A lot of NPM packages contain malware. Usually, they use typosquatting or masquerade tactics and parasitize popular packages, but some of them initially do not contain any malware and become popular. Then something happens in the world, and they attack users for political reasons. This is the story of CVE-2022-23812, a famous NPM package node-ipc with over a million weekly downloads that started deleting all data and overwriting all files on developers' machines to protest the Ukraine war in March 2022.

Cloud services have this problem too. On 30 May 2024, Docker Hub blocked access for users from Russia for political reasons. GitHub suspends accounts in Russia, Iran, and other countries [1], [2], [3].

Browser extensions, mobile, and desktop apps also implement logic to attack users by regions and based on their political views. Nowadays, there are many teams who buy popular apps and browser extensions to inject malware. I have a blog post about it.

As you can see, the "opinion" or "political view" of a company is not only a way to hype on sanctions and curry favor with investors, the government, and consumers, but it is also a clear signal about potential threats. It signals that your sensitive data may be hijacked, sold, or wiped anytime if the political compass spins tomorrow and recognizes you as an enemy.

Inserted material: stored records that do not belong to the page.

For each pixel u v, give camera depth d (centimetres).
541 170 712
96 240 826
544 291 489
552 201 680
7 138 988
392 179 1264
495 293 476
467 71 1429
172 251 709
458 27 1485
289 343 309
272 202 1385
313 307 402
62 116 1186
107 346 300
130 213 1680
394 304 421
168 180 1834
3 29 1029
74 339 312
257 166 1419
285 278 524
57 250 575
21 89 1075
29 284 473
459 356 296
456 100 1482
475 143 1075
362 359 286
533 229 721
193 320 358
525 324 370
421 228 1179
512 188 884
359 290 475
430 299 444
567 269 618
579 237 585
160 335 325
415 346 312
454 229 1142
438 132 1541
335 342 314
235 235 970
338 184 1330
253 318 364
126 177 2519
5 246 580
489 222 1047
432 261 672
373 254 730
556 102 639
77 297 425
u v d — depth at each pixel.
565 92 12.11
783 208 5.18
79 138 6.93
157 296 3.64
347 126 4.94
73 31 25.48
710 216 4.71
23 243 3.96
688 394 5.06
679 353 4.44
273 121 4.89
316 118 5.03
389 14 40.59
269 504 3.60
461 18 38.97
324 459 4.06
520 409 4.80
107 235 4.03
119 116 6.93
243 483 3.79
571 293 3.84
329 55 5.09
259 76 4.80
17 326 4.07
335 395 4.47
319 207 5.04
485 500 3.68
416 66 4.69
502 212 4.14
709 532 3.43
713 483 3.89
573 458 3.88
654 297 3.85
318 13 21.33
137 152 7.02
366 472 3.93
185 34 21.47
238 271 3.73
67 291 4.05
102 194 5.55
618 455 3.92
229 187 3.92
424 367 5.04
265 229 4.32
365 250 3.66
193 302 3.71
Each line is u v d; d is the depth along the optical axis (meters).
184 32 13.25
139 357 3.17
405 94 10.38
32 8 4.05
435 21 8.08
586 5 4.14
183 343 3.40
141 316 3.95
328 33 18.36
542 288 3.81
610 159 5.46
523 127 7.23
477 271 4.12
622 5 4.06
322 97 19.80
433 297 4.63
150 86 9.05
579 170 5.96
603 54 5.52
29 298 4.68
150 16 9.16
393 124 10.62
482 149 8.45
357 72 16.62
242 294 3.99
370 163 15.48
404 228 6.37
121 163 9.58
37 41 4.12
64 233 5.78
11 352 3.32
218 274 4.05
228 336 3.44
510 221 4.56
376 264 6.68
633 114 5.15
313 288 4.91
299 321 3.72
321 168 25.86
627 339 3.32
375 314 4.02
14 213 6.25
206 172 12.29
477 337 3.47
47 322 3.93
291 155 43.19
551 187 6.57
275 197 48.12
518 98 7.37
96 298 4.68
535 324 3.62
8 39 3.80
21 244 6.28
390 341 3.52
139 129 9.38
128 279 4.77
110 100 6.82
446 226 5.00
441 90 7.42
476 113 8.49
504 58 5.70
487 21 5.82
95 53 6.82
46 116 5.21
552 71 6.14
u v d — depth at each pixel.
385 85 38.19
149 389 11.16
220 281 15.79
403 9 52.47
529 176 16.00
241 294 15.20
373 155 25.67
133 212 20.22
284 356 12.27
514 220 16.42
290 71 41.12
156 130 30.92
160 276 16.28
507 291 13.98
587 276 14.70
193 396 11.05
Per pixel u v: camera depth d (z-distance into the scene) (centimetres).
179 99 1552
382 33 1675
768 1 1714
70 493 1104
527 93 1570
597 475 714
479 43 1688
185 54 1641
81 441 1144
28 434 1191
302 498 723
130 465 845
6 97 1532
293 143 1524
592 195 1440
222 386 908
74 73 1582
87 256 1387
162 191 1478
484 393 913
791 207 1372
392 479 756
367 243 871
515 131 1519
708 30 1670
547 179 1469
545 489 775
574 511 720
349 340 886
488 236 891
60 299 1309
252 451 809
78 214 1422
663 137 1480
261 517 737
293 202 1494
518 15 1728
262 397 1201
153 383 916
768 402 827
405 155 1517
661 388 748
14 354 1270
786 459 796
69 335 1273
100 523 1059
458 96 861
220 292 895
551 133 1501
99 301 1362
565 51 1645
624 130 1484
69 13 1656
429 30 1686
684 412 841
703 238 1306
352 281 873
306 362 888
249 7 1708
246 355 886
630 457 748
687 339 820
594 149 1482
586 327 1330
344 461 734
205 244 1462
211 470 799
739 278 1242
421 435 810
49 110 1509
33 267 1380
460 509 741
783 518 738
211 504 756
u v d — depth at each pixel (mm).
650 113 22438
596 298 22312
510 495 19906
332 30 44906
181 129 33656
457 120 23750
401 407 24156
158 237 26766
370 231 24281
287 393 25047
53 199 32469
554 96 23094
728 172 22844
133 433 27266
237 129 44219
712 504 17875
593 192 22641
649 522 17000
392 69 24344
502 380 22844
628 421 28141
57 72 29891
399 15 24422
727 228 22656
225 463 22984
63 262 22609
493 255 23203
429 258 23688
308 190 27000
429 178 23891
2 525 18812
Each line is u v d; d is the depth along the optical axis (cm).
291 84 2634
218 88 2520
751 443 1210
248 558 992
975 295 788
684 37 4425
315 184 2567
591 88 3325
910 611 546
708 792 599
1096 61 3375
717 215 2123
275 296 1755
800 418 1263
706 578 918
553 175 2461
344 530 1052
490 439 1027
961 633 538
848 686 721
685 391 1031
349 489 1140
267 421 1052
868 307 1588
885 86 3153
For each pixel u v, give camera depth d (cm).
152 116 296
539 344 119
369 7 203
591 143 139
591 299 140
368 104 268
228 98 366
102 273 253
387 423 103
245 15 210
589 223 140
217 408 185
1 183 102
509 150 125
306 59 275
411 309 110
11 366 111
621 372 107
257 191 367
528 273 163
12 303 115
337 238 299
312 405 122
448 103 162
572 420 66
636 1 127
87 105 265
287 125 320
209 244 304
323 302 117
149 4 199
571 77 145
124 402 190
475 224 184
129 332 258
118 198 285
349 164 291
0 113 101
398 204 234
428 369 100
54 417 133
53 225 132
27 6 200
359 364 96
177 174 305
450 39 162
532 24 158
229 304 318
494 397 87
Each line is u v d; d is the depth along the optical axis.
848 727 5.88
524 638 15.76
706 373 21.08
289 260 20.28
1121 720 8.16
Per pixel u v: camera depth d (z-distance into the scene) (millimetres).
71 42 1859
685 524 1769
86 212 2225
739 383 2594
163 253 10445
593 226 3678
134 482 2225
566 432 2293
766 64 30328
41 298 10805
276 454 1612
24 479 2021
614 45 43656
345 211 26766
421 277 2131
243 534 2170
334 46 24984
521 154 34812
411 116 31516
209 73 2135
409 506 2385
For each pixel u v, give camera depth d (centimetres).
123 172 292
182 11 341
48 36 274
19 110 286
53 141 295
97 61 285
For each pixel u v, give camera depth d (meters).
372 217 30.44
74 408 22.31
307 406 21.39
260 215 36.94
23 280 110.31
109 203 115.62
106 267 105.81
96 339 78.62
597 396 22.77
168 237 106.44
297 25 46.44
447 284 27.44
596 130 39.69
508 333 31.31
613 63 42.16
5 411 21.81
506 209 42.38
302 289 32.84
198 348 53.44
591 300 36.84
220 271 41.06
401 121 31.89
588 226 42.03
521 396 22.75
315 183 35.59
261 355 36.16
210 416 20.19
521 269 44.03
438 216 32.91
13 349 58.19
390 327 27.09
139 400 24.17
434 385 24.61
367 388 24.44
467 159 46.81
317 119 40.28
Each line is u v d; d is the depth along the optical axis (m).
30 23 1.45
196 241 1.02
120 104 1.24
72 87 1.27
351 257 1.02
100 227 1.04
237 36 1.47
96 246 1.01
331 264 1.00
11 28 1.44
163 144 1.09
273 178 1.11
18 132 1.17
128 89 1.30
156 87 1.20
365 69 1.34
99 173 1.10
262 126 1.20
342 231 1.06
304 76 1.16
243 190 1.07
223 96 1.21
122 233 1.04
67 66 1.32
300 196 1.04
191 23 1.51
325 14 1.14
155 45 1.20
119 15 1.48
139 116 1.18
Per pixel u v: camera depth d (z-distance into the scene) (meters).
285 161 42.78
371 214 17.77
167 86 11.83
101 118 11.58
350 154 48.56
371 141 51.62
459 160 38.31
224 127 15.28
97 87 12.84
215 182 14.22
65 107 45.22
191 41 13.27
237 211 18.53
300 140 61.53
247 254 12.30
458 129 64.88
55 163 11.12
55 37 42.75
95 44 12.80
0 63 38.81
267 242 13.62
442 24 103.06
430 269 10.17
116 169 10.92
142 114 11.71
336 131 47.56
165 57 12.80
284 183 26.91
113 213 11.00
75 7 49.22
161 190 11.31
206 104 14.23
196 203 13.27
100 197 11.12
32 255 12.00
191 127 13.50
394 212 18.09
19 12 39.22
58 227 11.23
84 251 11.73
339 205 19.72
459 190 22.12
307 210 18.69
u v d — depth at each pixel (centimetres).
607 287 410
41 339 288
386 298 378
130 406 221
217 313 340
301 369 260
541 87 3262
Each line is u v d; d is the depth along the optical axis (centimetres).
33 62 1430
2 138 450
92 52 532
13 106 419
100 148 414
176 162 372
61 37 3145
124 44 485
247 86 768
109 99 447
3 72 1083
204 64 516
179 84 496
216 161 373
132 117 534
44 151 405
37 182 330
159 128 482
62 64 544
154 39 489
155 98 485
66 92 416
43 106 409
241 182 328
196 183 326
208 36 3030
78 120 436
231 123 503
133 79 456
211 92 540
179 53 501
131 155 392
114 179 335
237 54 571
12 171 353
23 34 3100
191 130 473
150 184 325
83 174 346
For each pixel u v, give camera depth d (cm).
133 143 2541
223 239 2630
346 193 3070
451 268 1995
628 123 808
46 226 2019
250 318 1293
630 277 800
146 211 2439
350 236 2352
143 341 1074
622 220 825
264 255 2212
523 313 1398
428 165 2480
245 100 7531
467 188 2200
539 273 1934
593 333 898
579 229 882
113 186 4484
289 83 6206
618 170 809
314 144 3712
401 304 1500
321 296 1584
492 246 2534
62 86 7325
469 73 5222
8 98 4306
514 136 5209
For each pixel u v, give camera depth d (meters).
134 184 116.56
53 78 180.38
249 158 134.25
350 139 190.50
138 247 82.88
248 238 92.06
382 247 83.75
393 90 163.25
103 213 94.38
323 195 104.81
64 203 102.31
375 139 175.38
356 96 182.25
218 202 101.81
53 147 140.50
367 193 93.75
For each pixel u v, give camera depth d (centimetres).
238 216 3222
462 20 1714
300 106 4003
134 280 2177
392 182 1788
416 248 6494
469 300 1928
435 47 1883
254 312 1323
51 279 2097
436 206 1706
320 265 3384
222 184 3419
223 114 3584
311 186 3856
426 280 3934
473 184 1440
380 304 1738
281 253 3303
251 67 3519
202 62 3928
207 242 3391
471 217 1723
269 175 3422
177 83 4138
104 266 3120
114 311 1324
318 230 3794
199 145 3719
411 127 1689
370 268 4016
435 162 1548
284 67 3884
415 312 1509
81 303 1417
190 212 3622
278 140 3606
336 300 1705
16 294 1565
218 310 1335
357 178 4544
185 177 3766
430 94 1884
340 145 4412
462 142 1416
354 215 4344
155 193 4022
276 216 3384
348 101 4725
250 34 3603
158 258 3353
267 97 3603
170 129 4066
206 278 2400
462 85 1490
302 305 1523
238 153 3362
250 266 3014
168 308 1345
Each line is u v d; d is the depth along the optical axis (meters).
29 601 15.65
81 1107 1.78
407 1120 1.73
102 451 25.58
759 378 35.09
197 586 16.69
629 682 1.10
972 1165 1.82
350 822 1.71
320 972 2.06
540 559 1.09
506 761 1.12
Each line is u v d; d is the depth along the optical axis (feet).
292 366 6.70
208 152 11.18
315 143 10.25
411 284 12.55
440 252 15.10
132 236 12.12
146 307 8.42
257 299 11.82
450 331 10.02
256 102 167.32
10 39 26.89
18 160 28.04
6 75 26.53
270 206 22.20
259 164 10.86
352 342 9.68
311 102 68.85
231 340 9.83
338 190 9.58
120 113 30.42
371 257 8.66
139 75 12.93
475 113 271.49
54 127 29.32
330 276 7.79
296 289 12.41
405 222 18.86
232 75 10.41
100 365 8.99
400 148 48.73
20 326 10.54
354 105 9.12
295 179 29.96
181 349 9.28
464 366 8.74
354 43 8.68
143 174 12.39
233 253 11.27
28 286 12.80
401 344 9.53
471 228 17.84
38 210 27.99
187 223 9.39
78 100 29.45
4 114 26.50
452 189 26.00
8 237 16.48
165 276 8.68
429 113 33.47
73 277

There is no way to completely protect ourselves from cyber attacks, but at least we can avoid software with an "opinion." Good software does not care about how to ban someone on Twitter, how to limit access from some regions, or how to inject malware based on region, religion, or skin color.

To minimize security risks, we have to check software for red flags. Any publicly claimed "position" of software is a red flag if it is not directly related to software development.

Some of the red flags I actively use to reject software:

  • Direct political opinions in a product's blog, like "we support X" or "we are against X"
  • Blocking people on social media and in chats/groups
  • Any aggressive behavior of maintainers in public discussions
  • Too persistent requests for donations

It is not possible to list all factors in one post, but the key point is that good software must be neutral and independent.

Any software may become malware at any time, but software with an "opinion" ensures it will. One more way to keep software neutral and independent is your support. Donate to them and help with promotion - share it with your team, friends, and contribute to their code.